─── DATASET

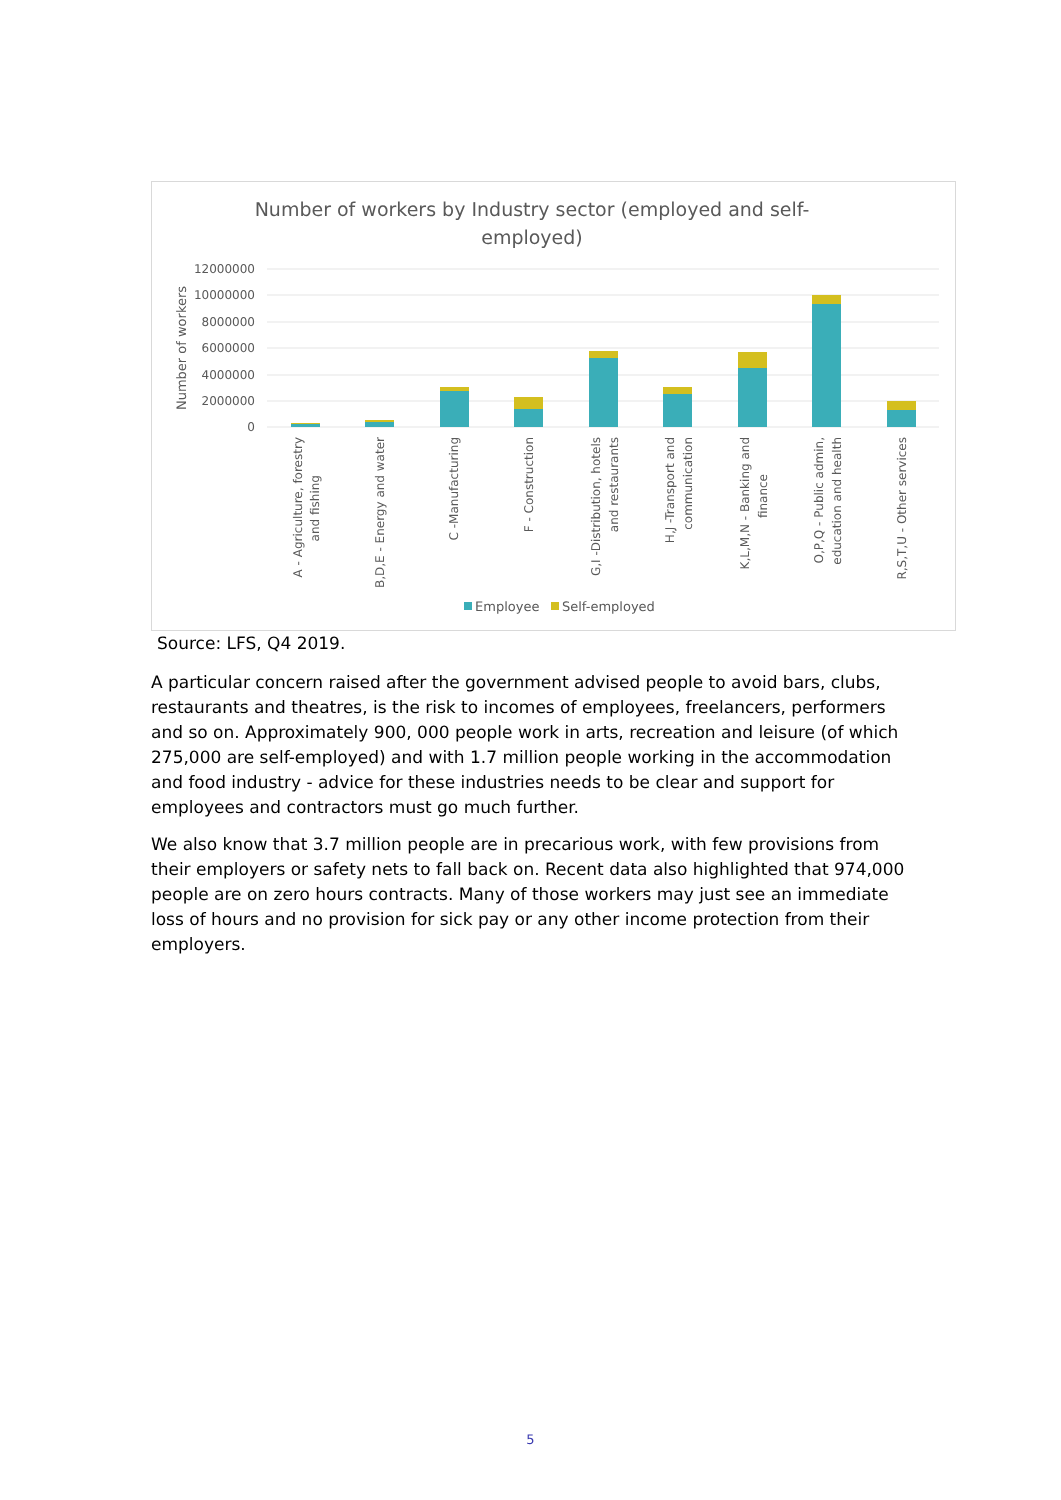Number of workers by Industry sector (employed and self-
employed)
12000000
10000000
8000000
6000000
4000000
2000000
0
Number of workers
A - Agriculture, forestry
and fishing
B,D,E - Energy and water
C -Manufacturing
F - Construction
G,I -Distribution, hotels
and restaurants
H,J -Transport and
communication
K,L,M,N - Banking and
finance
O,P,Q - Public admin,
education and health
R,S,T,U - Other services
Employee
Self-employed
Source: LFS, Q4 2019.
A particular concern raised after the government advised people to avoid bars, clubs, restaurants and theatres, is the risk to incomes of employees, freelancers, performers and so on. Approximately 900, 000 people work in arts, recreation and leisure (of which 275,000 are self-employed) and with 1.7 million people working in the accommodation and food industry - advice for these industries needs to be clear and support for employees and contractors must go much further.
We also know that 3.7 million people are in precarious work, with few provisions from their employers or safety nets to fall back on. Recent data also highlighted that 974,000 people are on zero hours contracts. Many of those workers may just see an immediate loss of hours and no provision for sick pay or any other income protection from their employers.
5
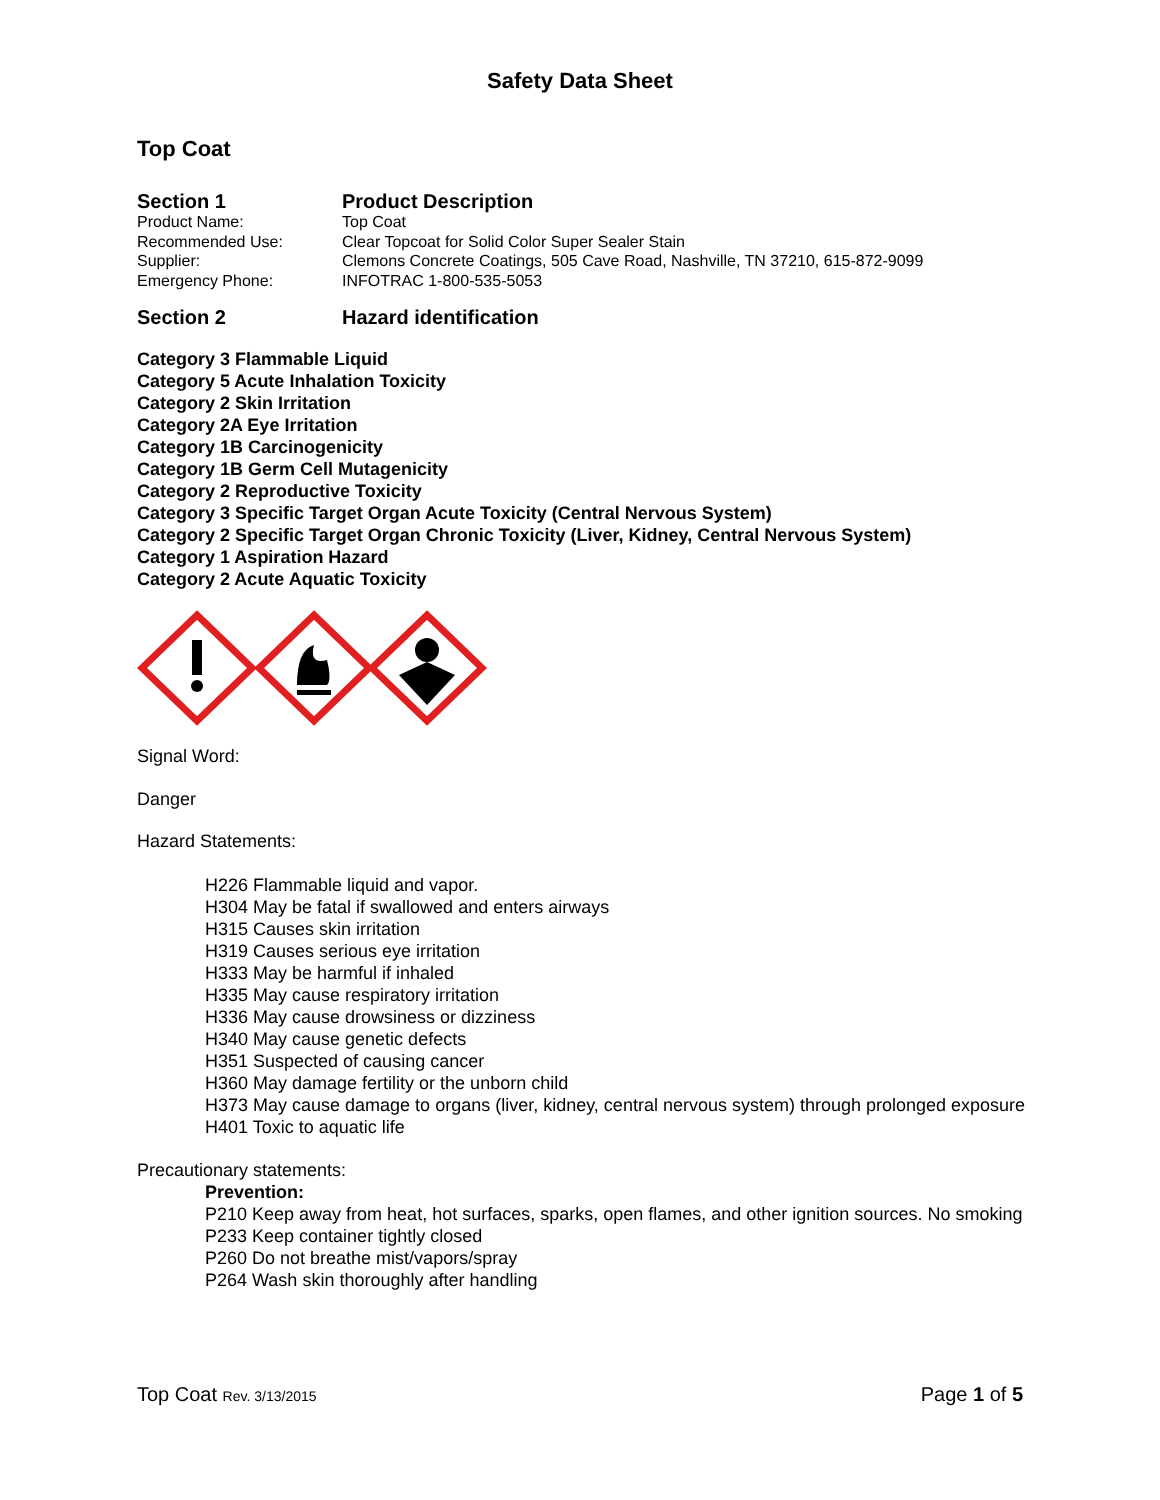Safety Data Sheet
Top Coat
Section 1 Product Description
Product Name: Top Coat
Recommended Use: Clear Topcoat for Solid Color Super Sealer Stain
Supplier: Clemons Concrete Coatings, 505 Cave Road, Nashville, TN 37210, 615-872-9099
Emergency Phone: INFOTRAC 1-800-535-5053
Section 2 Hazard identification
Category 3 Flammable Liquid
Category 5 Acute Inhalation Toxicity
Category 2 Skin Irritation
Category 2A Eye Irritation
Category 1B Carcinogenicity
Category 1B Germ Cell Mutagenicity
Category 2 Reproductive Toxicity
Category 3 Specific Target Organ Acute Toxicity (Central Nervous System)
Category 2 Specific Target Organ Chronic Toxicity (Liver, Kidney, Central Nervous System)
Category 1 Aspiration Hazard
Category 2 Acute Aquatic Toxicity
Signal Word:
Danger
Hazard Statements:
H226 Flammable liquid and vapor.
H304 May be fatal if swallowed and enters airways
H315 Causes skin irritation
H319 Causes serious eye irritation
H333 May be harmful if inhaled
H335 May cause respiratory irritation
H336 May cause drowsiness or dizziness
H340 May cause genetic defects
H351 Suspected of causing cancer
H360 May damage fertility or the unborn child
H373 May cause damage to organs (liver, kidney, central nervous system) through prolonged exposure
H401 Toxic to aquatic life
Precautionary statements:
Prevention:
P210 Keep away from heat, hot surfaces, sparks, open flames, and other ignition sources. No smoking
P233 Keep container tightly closed
P260 Do not breathe mist/vapors/spray
P264 Wash skin thoroughly after handling
Top Coat Rev. 3/13/2015
Page 1 of 5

──────

[EXERCISE]:
Reproduce each line of the records exactly, omitting any picture.

[EXERCISE ANSWER]:
Number of workers by Industry sector (employed and self-
employed)
12000000
10000000
8000000
6000000
4000000
2000000
0
Number of workers
A - Agriculture, forestry
and fishing
B,D,E - Energy and water
C -Manufacturing
F - Construction
G,I -Distribution, hotels
and restaurants
H,J -Transport and
communication
K,L,M,N - Banking and
finance
O,P,Q - Public admin,
education and health
R,S,T,U - Other services
Employee
Self-employed
Source: LFS, Q4 2019.
A particular concern raised after the government advised people to avoid bars, clubs, restaurants and theatres, is the risk to incomes of employees, freelancers, performers and so on. Approximately 900, 000 people work in arts, recreation and leisure (of which 275,000 are self-employed) and with 1.7 million people working in the accommodation and food industry - advice for these industries needs to be clear and support for employees and contractors must go much further.
We also know that 3.7 million people are in precarious work, with few provisions from their employers or safety nets to fall back on. Recent data also highlighted that 974,000 people are on zero hours contracts. Many of those workers may just see an immediate loss of hours and no provision for sick pay or any other income protection from their employers.
5
Safety Data Sheet
Top Coat
Section 1 Product Description
Product Name: Top Coat
Recommended Use: Clear Topcoat for Solid Color Super Sealer Stain
Supplier: Clemons Concrete Coatings, 505 Cave Road, Nashville, TN 37210, 615-872-9099
Emergency Phone: INFOTRAC 1-800-535-5053
Section 2 Hazard identification
Category 3 Flammable Liquid
Category 5 Acute Inhalation Toxicity
Category 2 Skin Irritation
Category 2A Eye Irritation
Category 1B Carcinogenicity
Category 1B Germ Cell Mutagenicity
Category 2 Reproductive Toxicity
Category 3 Specific Target Organ Acute Toxicity (Central Nervous System)
Category 2 Specific Target Organ Chronic Toxicity (Liver, Kidney, Central Nervous System)
Category 1 Aspiration Hazard
Category 2 Acute Aquatic Toxicity
Signal Word:
Danger
Hazard Statements:
H226 Flammable liquid and vapor.
H304 May be fatal if swallowed and enters airways
H315 Causes skin irritation
H319 Causes serious eye irritation
H333 May be harmful if inhaled
H335 May cause respiratory irritation
H336 May cause drowsiness or dizziness
H340 May cause genetic defects
H351 Suspected of causing cancer
H360 May damage fertility or the unborn child
H373 May cause damage to organs (liver, kidney, central nervous system) through prolonged exposure
H401 Toxic to aquatic life
Precautionary statements:
Prevention:
P210 Keep away from heat, hot surfaces, sparks, open flames, and other ignition sources. No smoking
P233 Keep container tightly closed
P260 Do not breathe mist/vapors/spray
P264 Wash skin thoroughly after handling
Top Coat Rev. 3/13/2015
Page 1 of 5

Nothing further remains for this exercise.